- **CHALLENGES**:
1. Copy the compressor passage word for word, starting at "When there is" and ending at "induced vibration level.".
2. In the compressor passage, where was the greatest percentage of error found, and what was its size?
3. Pick up the compressor passage where it stops and continue it.

- **QUOTED TEXT**:

The power curve in Figure 5 demonstrates that most of the measured points fall on the constant speed lines. However, the higher measured pressure ratio near the surge point of high Mach number operation yields to a slight increase in the measured power. As the speed goes down, the deviation between the measured and estimated power decreases gradually.

Figure 6 compares between the predicted and measured efficiencies at various suction flows and rotational speeds. The measured efficiencies are obtained at the measured pressure ratios and shaft power which illustrated in Figure 4 and Figure 5. Despite the increase in the measured pressure ratio and shaft power near the surge point, the relative efficiency matches the predicted value with insignificant difference. The greatest percentage of error was found near the choke point of the 105% speed line by about 1.49%. This value is greatly under the 5.0% allowed deviation, which obviously emphasizes the validity of the derived method.

## 4. Significance of Suction Temperature

Figure 7 shows a rise in the compressor pressure ratio as the gas temperature drops. The incremental increase in the discharge pressure at constant suction pressure varies based on the rotational speed and the suction flow. However, the influence of suction temperature becomes more significant as the compressor flow starts approaching the stonewall point.

When there is a variation in the process temperature, more noticeable fluctuation in the discharge pressure can be observed at high flow rate operation. A steeper reduction in the pressure ratio was found at high suction temperature as the flow approaches the choke point. Additionally, the discharge pressure difference is greater at high rotational speed. Accordingly, it is recommended at such temperature variation conditions to avoid running the compressor at very high flow rates and rotational speeds in order to reduce the induced vibration level.

- **EXTRACTED INFORMATION**:
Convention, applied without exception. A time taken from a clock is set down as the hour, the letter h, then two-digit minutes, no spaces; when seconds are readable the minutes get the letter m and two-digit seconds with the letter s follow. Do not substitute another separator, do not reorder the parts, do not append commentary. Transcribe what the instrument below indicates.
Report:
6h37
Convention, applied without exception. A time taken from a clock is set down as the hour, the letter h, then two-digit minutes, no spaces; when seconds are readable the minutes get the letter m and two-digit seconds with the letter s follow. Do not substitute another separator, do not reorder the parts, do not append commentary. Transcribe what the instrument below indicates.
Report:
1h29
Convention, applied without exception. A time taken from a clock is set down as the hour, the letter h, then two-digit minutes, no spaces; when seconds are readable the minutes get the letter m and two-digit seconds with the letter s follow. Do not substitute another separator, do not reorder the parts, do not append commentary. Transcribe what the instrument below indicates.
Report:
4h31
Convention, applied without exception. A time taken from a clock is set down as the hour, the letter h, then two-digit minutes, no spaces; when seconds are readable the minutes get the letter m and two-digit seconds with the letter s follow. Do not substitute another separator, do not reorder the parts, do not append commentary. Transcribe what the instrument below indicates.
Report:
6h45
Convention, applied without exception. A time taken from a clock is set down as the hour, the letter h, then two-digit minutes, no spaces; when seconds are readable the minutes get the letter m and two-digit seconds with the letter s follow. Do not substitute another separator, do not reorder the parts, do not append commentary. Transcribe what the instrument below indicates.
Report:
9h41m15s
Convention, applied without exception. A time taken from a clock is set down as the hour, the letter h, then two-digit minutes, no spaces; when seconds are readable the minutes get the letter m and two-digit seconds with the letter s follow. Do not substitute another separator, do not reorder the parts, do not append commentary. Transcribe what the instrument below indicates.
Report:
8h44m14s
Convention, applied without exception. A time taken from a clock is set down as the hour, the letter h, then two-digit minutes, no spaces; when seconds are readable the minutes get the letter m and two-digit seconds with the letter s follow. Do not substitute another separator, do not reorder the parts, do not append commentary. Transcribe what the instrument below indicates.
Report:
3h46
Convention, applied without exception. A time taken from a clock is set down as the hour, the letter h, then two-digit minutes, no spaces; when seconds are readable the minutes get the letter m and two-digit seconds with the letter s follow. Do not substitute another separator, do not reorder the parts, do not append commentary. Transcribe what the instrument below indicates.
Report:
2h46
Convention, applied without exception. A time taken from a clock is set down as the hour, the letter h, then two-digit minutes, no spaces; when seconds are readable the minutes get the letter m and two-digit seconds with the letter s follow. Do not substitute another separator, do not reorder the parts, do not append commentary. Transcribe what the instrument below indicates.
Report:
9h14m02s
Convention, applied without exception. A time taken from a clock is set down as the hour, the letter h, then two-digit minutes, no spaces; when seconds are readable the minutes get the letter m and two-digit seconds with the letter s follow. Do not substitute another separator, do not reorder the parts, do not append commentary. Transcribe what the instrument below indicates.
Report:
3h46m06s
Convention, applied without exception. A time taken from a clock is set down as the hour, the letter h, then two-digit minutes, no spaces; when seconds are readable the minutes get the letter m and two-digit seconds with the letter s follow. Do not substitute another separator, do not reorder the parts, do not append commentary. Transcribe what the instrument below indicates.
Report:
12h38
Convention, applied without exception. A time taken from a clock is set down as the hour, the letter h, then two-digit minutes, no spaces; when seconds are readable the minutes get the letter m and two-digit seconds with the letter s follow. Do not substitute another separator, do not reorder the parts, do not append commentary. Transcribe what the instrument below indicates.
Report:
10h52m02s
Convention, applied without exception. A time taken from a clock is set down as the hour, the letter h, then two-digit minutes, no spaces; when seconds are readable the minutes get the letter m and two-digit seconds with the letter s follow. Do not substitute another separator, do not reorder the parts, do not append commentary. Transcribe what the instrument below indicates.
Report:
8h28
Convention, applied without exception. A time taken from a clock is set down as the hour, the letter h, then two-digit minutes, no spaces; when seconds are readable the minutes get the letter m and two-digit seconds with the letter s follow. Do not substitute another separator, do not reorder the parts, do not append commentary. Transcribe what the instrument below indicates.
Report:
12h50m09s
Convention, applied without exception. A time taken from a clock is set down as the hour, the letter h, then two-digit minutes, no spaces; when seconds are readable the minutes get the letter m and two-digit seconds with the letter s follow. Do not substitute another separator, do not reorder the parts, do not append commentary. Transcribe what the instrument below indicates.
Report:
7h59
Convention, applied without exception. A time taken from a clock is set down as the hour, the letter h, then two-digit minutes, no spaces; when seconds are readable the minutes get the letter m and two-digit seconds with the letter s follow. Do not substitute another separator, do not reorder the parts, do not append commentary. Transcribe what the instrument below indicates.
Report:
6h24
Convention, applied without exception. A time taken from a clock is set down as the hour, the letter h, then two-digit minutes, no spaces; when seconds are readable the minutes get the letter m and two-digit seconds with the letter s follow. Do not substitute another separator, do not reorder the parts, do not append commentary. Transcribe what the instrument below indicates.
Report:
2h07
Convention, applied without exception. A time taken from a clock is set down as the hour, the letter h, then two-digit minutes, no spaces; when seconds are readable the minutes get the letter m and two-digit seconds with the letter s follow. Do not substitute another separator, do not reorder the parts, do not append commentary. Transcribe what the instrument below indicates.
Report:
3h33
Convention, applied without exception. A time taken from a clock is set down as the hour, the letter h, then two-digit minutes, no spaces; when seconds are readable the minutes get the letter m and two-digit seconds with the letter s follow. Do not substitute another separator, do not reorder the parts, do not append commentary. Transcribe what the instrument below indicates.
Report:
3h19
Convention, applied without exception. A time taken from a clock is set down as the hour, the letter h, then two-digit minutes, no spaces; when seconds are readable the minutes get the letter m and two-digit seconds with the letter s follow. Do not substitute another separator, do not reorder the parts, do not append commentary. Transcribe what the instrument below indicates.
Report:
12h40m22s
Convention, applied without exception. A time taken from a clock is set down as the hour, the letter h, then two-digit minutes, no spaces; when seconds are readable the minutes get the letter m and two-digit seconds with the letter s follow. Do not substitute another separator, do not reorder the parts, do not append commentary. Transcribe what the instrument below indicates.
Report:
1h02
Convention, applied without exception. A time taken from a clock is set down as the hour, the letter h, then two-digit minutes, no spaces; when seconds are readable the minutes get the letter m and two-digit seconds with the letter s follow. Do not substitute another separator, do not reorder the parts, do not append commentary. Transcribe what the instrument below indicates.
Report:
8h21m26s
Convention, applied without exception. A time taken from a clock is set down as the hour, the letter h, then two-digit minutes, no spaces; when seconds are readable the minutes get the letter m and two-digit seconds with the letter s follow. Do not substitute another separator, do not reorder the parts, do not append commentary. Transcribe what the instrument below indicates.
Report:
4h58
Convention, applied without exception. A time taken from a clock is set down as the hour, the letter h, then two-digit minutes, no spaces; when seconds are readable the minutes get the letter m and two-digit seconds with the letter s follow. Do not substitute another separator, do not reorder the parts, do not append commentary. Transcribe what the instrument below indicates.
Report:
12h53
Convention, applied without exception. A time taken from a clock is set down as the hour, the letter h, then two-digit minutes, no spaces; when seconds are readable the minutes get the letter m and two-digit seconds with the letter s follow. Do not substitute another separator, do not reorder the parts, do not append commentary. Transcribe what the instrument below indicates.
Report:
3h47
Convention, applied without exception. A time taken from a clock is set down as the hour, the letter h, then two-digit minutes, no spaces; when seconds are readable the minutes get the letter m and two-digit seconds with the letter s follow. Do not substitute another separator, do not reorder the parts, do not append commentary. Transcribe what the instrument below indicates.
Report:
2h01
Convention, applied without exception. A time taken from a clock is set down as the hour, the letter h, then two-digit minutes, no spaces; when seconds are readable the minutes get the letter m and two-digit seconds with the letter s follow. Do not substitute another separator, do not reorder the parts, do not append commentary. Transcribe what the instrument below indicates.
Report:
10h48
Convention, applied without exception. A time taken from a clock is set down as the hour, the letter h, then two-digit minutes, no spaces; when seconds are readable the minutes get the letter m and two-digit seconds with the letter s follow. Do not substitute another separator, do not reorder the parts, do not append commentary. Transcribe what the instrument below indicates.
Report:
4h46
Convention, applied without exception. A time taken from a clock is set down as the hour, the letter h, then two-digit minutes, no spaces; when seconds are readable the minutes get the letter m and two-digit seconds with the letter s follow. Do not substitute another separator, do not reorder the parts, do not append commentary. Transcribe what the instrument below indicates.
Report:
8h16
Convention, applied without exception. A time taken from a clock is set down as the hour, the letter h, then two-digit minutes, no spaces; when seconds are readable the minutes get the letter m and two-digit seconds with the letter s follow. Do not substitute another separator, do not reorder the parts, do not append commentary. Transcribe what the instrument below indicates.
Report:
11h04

- **SET OF ANSWERS**:
1.
When there is a variation in the process temperature, more noticeable fluctuation in the discharge pressure can be observed at high flow rate operation. A steeper reduction in the pressure ratio was found at high suction temperature as the flow approaches the choke point. Additionally, the discharge pressure difference is greater at high rotational speed. Accordingly, it is recommended at such temperature variation conditions to avoid running the compressor at very high flow rates and rotational speeds in order to reduce the induced vibration level.

2. Near the choke point of the 105% speed line, at about 1.49%.

3.
At constant rotational speed and suction flow, the surge margin is reduced further and further in response to the suction temperature drop. This causes the pressure ratio of low inlet temperature curves to decline at greater suction flow yielding to smaller deviation in pressure ratio values at low capacity rates. When a constant discharge pressure is targeted, the compressor speed has to be reduced as the suction temperature decreases. Two basic gas properties contribute in the discharge pressure rise, which are the compressibility factor (Z) and ratio of specific heats (k). The variation in these two parameters are, relatively, very small for air process so it can be ignored but it is not the case for other gases in which their variation impact can be proven to be significant. The molar heat capacity is taking a non-linear proportional relationship with the inlet temperature rise yielding to lower specific heats ratio. On the other hand, the high suction temperature leads to greater compressibility gas causing the gas density to decrease.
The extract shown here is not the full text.